This book deals with matters of embodiment and meaning-in other words, the essential components of what Continental thought, since Heidegger, has come to consider as communication. A critical theme of this book concerns the basic tenet that consciousness of one’s Self and one’s body is only possible through human relationship. This is, of course, the phenomenological concept of intersubjectivity. But rather than let this concept remain an abstraction by discussing it as merely a function of language and signs, this work attempts to explicate it empirically. That is, it discusses the manner in which-from infancy to childhood and adolescence (and the dawning of our sexual identities) through physical maturity and old age-we come to experience the ecstasy of what Merleau-Ponty has so poetically termed flesh.

== DATA SECTION ==

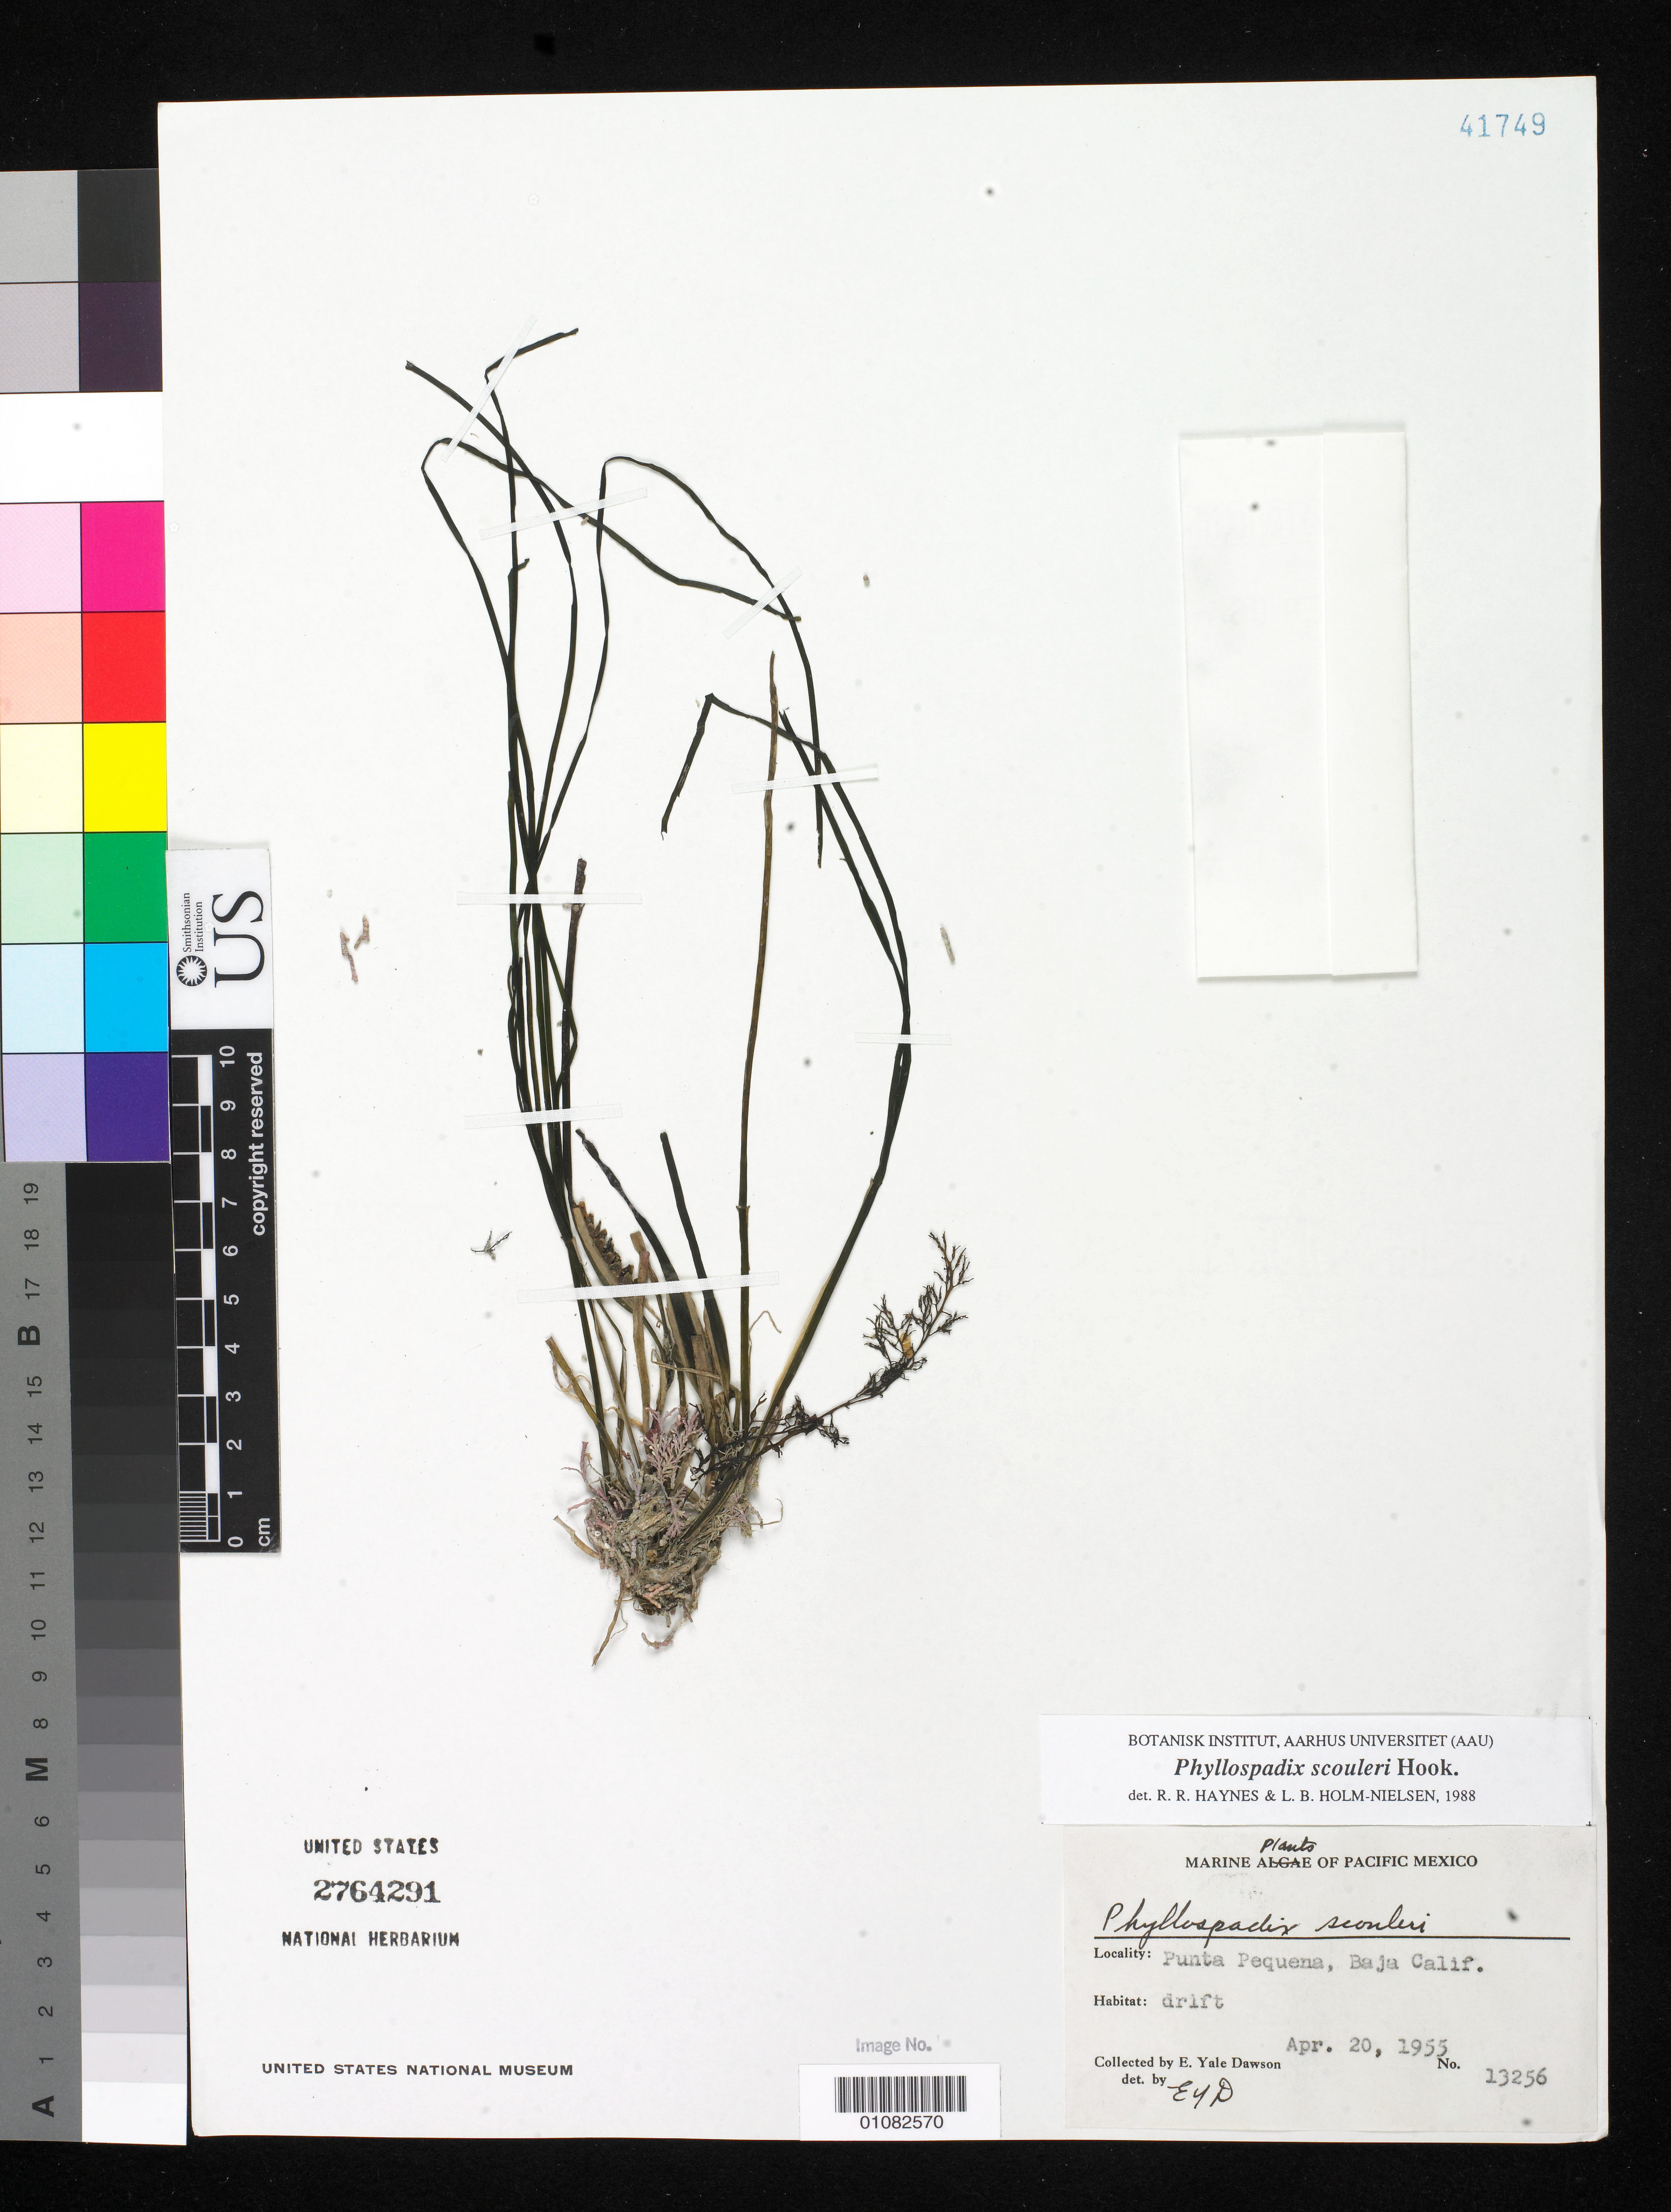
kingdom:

== REQUESTS ==
A – Extract from the passage on embodiment, without alteration, the span from "This book deals" up to and including "poetically termed flesh.".
B – Summarize the passage on embodiment in two sentences.
The material is separate from the passage on embodiment and bears no relation to it.

== ANSWERS IN ORDER ==
A –
This book deals with matters of embodiment and meaning-in other words, the essential components of what Continental thought, since Heidegger, has come to consider as communication. A critical theme of this book concerns the basic tenet that consciousness of one’s Self and one’s body is only possible through human relationship. This is, of course, the phenomenological concept of intersubjectivity. But rather than let this concept remain an abstraction by discussing it as merely a function of language and signs, this work attempts to explicate it empirically. That is, it discusses the manner in which-from infancy to childhood and adolescence (and the dawning of our sexual identities) through physical maturity and old age-we come to experience the ecstasy of what Merleau-Ponty has so poetically termed flesh.

B – The book examines embodiment and meaning, which Continental thought since Heidegger regards as essential components of communication, and maintains that consciousness of one's Self and body is possible only through human relationship, the phenomenological concept of intersubjectivity. Rather than treating this concept abstractly as a function of language and signs, the work seeks to explicate it empirically by tracing how, from infancy through old age, we come to experience what Merleau-Ponty termed flesh.